This Day in Coast Guard History – March 18

Thursday, March 18, 2010

1909-  Stations Holly Beach, and Hereford Inlet, New Jersey: the schooner C.B. parted its chain while weighing anchor.  She set a distress signal which was discovered by the lookouts at both stations.  The surfboats proceeded to the scene and surfmen swept for the chain and assisted in securing it on board.

1943- USS Ingham, CG, rescued all hands from the torpedoed SS Matthew Luckenbach.

1967-The 378-foot high endurance cutter Hamilton, first in her class, was commissioned.  This was the first class of major vessels in the U.S. government's inventory that were powered by jet turbines.

1991- CGC Cape Hatteras (WPB 95305) was decommissioned on 18 March 1991.  She was the last 95-foot patrol boat in the Coast Guard.  She was then transferred to Mexico.

1996- The single-hulled barge San Gabriel buckled and split open in rough seas, rupturing two tanks and spilling 210,000 gallons of oil in the Houston Ship Channel near Galveston, Texas.  Coast Guard Marine Safety Unit Galveston established a joint command structure with local agencies and private contractors to isolate and then clean up the spill.  Personnel from the Gulf Strike Team, MSO Houston, MSO New Orleans, Aviation Training Center Mobile, and the 8th District supplemented MSU Galveston.  The majority of the spill was cleaned up in three days.

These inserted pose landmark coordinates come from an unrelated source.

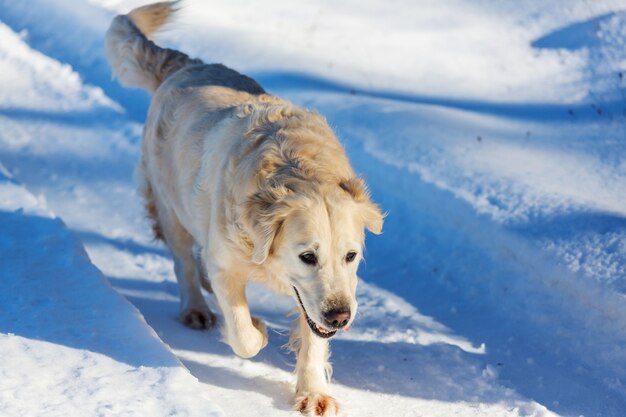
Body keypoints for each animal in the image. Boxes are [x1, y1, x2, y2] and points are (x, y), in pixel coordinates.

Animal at [105, 2, 382, 412]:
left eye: (351, 256)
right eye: (307, 256)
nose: (341, 317)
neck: (295, 166)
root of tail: (186, 65)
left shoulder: (319, 297)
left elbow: (313, 338)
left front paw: (313, 393)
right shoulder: (227, 264)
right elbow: (242, 334)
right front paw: (260, 329)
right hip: (172, 206)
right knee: (184, 262)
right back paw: (196, 308)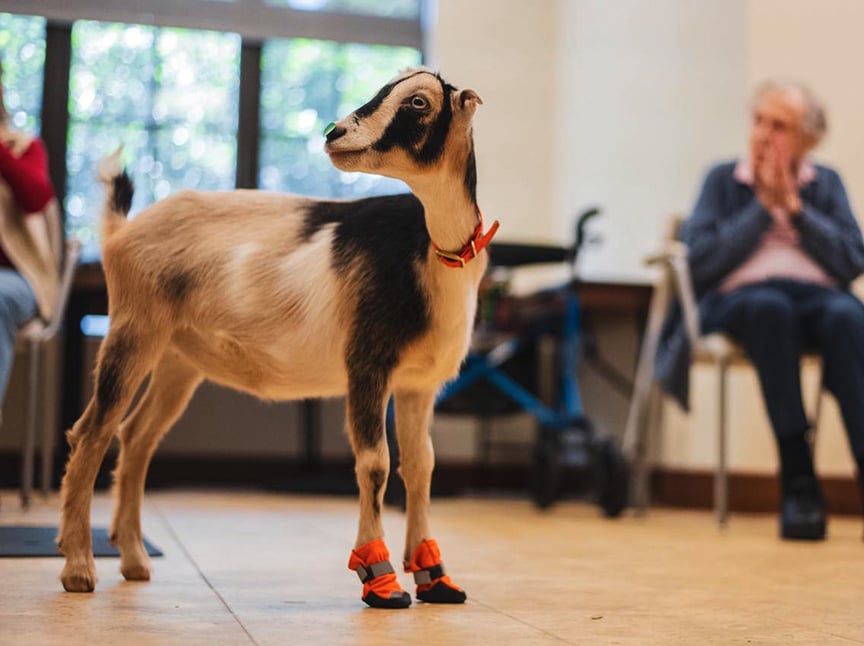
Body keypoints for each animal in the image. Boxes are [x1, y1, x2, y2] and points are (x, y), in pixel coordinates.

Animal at [57, 68, 498, 609]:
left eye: (418, 102)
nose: (334, 133)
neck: (432, 251)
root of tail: (121, 233)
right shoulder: (366, 365)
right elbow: (375, 462)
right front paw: (380, 580)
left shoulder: (419, 383)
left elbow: (420, 467)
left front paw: (435, 578)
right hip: (134, 329)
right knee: (92, 432)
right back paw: (79, 567)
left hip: (179, 358)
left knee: (136, 436)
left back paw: (136, 561)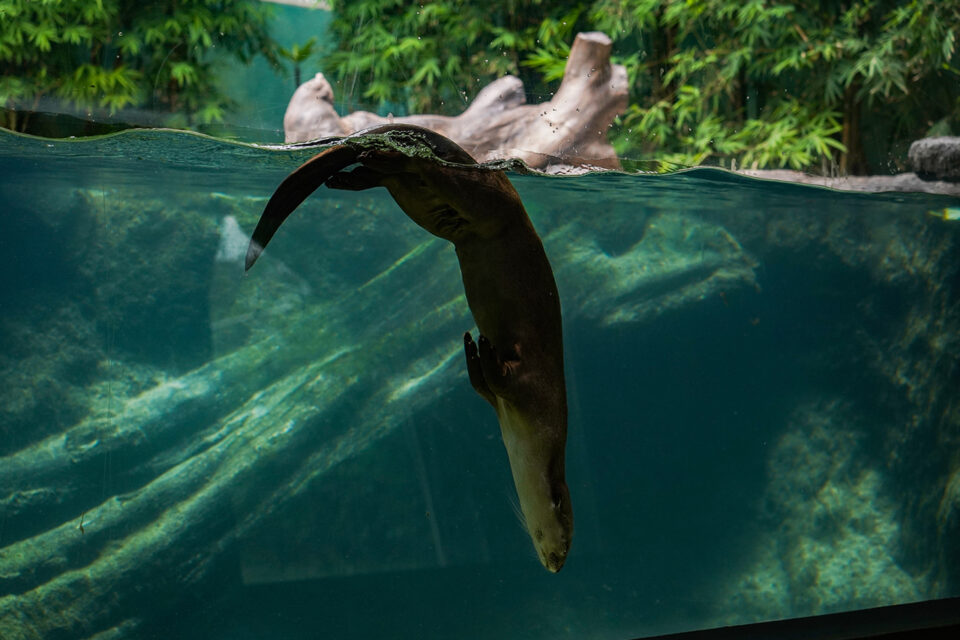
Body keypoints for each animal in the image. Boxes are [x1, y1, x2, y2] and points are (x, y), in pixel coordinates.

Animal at [246, 125, 572, 572]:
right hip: (482, 197)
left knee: (394, 178)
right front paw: (481, 347)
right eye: (566, 538)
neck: (536, 419)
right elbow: (503, 374)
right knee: (425, 169)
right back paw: (381, 156)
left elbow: (483, 385)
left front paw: (473, 351)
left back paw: (350, 176)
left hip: (427, 202)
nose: (556, 563)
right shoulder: (529, 380)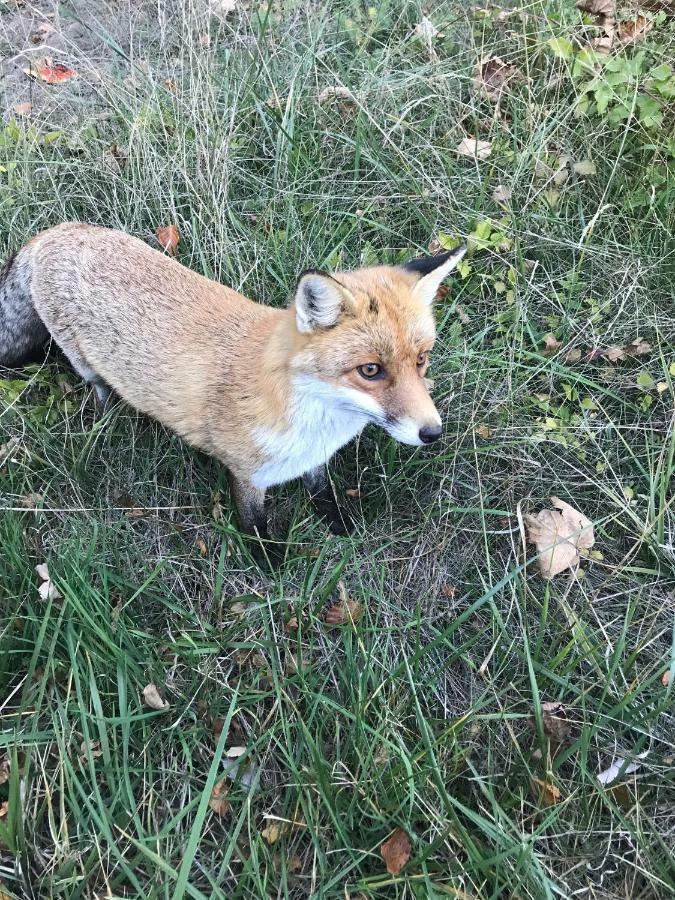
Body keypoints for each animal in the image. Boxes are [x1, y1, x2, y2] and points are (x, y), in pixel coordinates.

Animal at [0, 221, 464, 552]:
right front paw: (272, 568)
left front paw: (340, 527)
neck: (311, 418)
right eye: (370, 370)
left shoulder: (314, 460)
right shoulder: (246, 474)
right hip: (85, 363)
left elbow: (323, 494)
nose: (433, 433)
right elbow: (255, 526)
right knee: (97, 387)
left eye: (420, 360)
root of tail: (58, 231)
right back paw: (106, 413)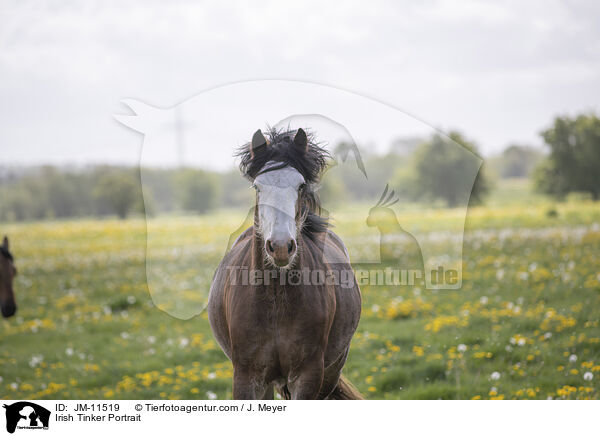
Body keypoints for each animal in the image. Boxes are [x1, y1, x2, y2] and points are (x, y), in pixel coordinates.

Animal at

2000- CGC Thetis seized the F/V Viviana II which was grossly overloaded with 234 Ecuadorean migrants.  The vessel and the migrants were turned over to the Ecuadorean Navy.

2007- The Coast Guard made the largest cocaine seizure in its history (to date) when CGCs Hamilton and Sherman seized 42,845 pound of cocaine aboard the Panamanian-flagged M/V Gatun off the coast of Panama.  The Gatun was first located by a HC-130 on 17 March.